CLARIAH / grlc

grlc builds Web APIs using shared SPARQL queries
http://grlc.io
MIT License
135 stars 33 forks source link

SARS-CoV-2-Queries API not working #477

Open c-martinez opened 1 week ago

c-martinez commented 1 week ago

https://grlc.io/api-git/egonw/SARS-CoV-2-Queries/subdir/grlc API is not working https://github.com/egonw/SARS-CoV-2-Queries/tree/master/grlc

Reported by @egonw

c-martinez commented 1 week ago

After first inspection, it looks like this repo works fine, it just takes a while to load, so at some point it times out. Increasing the gunicorn timeout "fixes" the issue, but it feels more like masking the issue and not really addressing it.

c-martinez commented 1 day ago

It looks like the bottle neck is fetching the files in the repo. In terms of size, it is not too much, but because https://github.com/egonw/SARS-CoV-2-Queries/tree/master/grlc contains 50+ files, grlc issues 50+ requests to GitHub (via PyGithub) which takes a while, and the request from the browser to grlc.io times out.

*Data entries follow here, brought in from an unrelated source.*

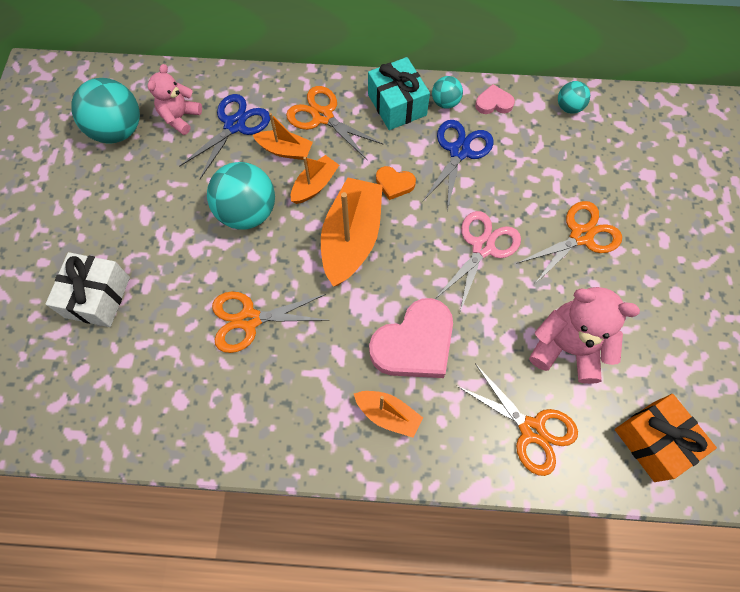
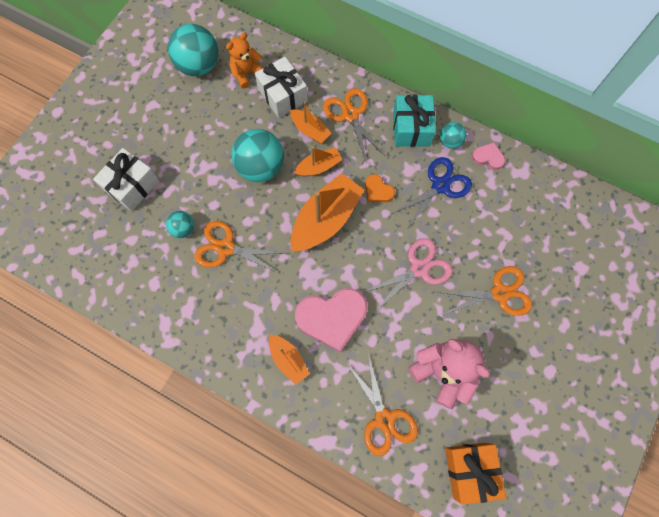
camera: 25 degrees right, 5 degrees up
pink teddy bear [147,64,202,135] -> orange teddy bear [226,32,263,89]
blue scissors [179,94,270,179] -> white gift [255,57,308,118]
turquoise ball [558,81,590,114] -> turquoise ball moved to [166,211,194,238]

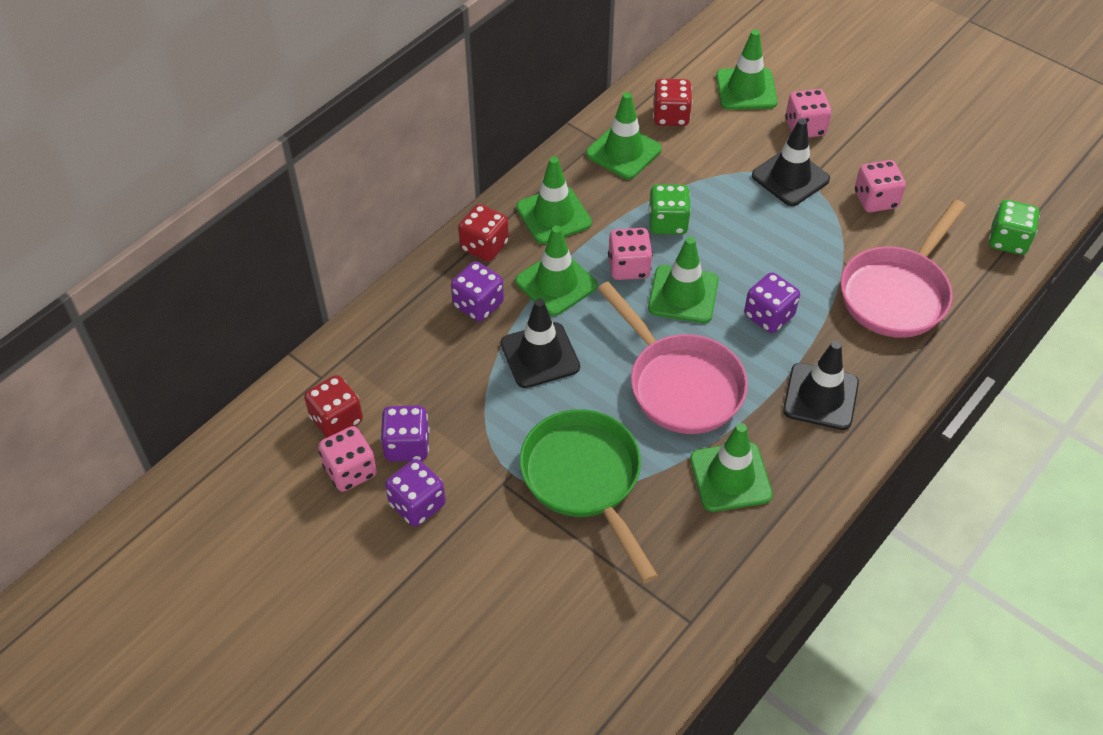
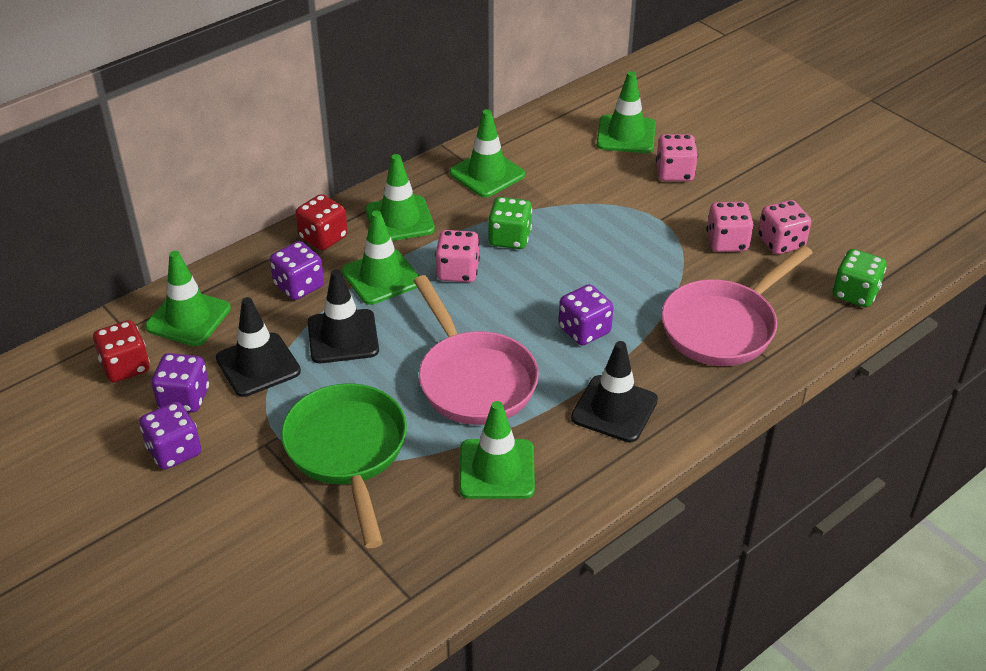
camera: 10 degrees right, 10 degrees down
pink dice [318,426,377,492] -> pink dice moved to [758,200,811,254]
green traffic cone [648,237,719,323] -> green traffic cone moved to [145,251,231,346]
red dice [653,79,692,126] -> none
black traffic cone [752,118,830,206] -> black traffic cone moved to [216,297,301,397]

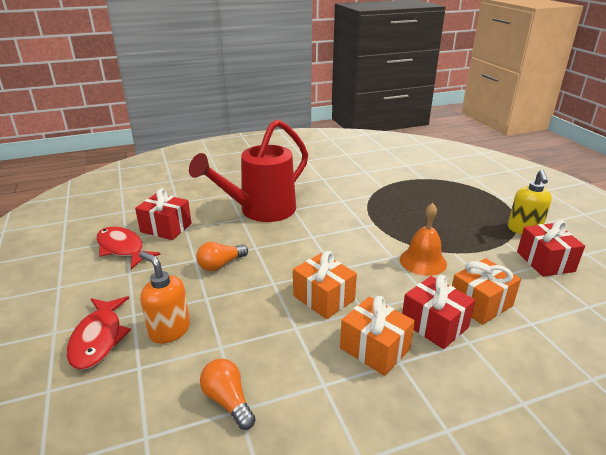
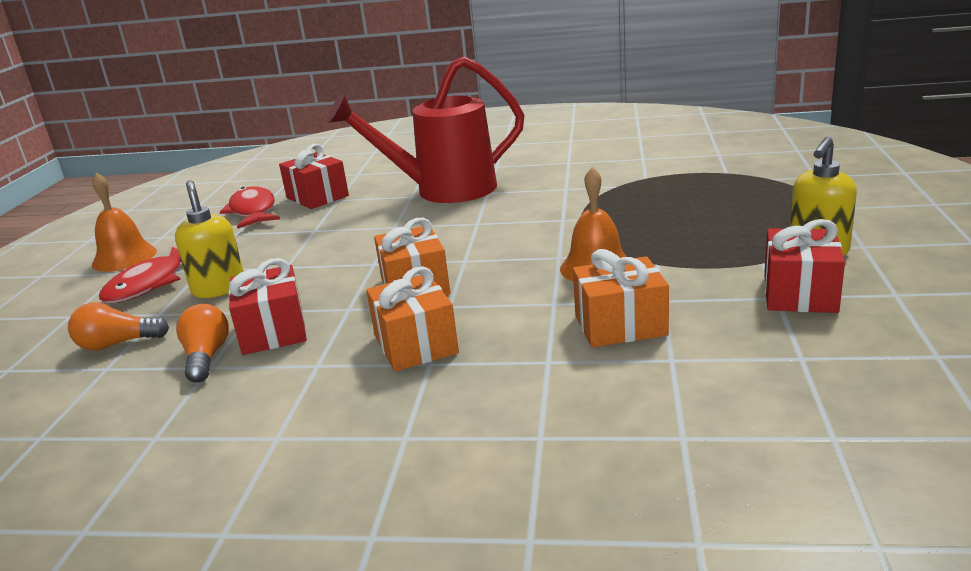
camera: 30 degrees right, 5 degrees down
orange soap dispenser [139,251,190,344] -> yellow soap dispenser [175,180,244,298]
orange light bulb [196,242,248,271] -> orange light bulb moved to [68,302,169,351]
red gift [402,275,475,349] -> red gift moved to [228,258,307,355]
none -> orange bell [92,173,157,272]

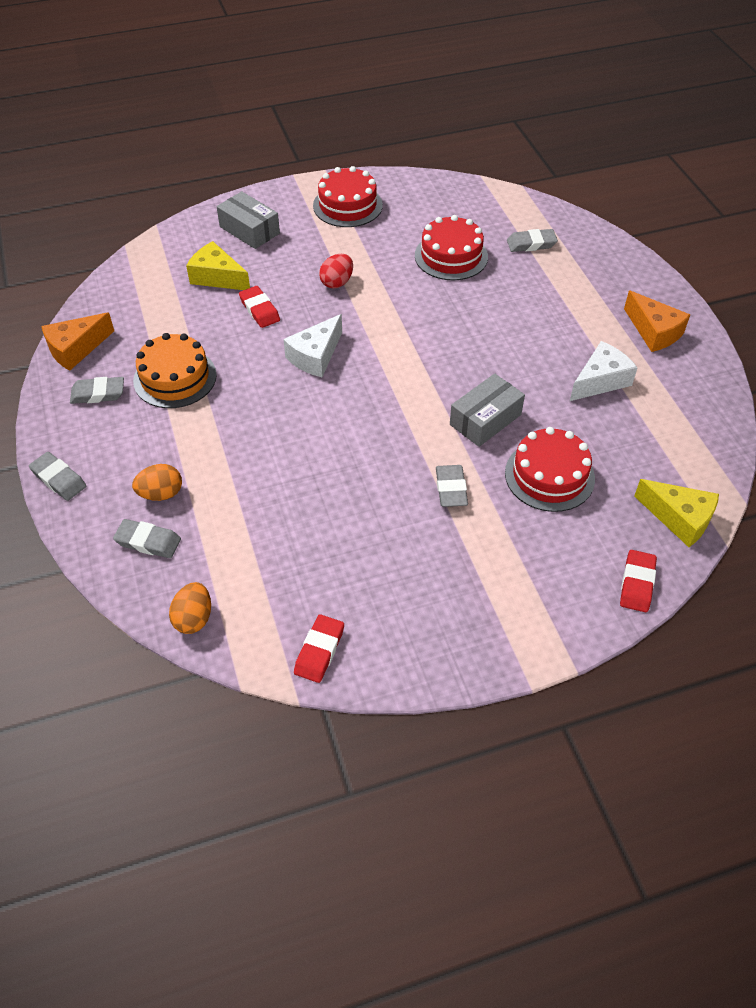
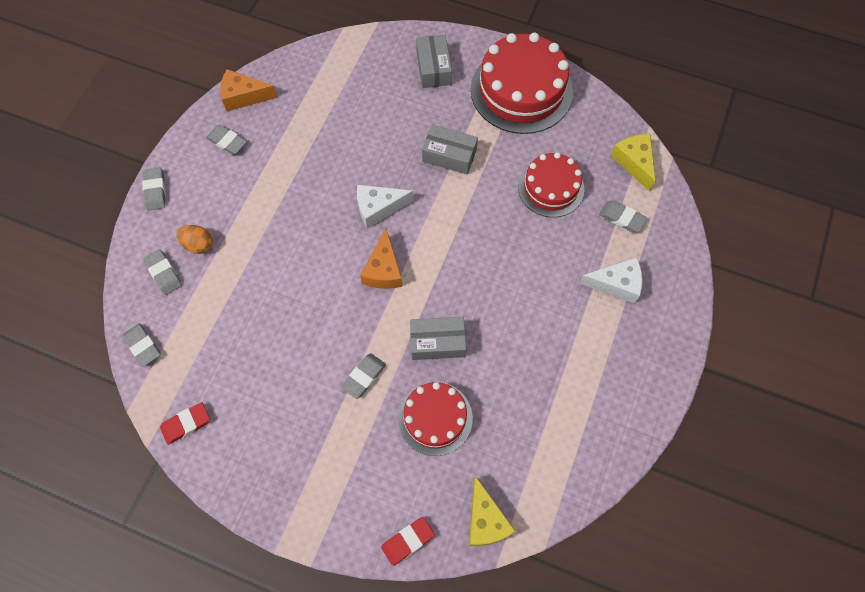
camera: 40 degrees right, 15 degrees up
orange cake [133,333,217,408] -> none
orange egg [169,582,211,634] -> grey eraser [122,323,161,367]
yellow cheese [186,241,250,290] -> yellow cheese moved to [611,134,655,191]
red eraser [239,286,280,328] -> none
red cake [313,166,383,227] -> red cake [471,33,573,134], size x1.64
red egg [319,254,353,289] -> grey box [422,124,478,175]
white cheese [570,341,638,401] -> white cheese moved to [579,257,642,303]
orange cheese [624,290,690,352] -> orange cheese moved to [360,228,403,289]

One way to optimise this is to cache the GitHub requests (using requests-cache). The first time the https://grlc.io/api-git/egonw/SARS-CoV-2-Queries/subdir/grlc is called, it will still time out. But calling it a second time will load the API properly. We could keep the repo cached for a reasonable amount of time (30 days?) and any subsequent calls in that time period would not time out.

What do you think @egonw? Would that work for you?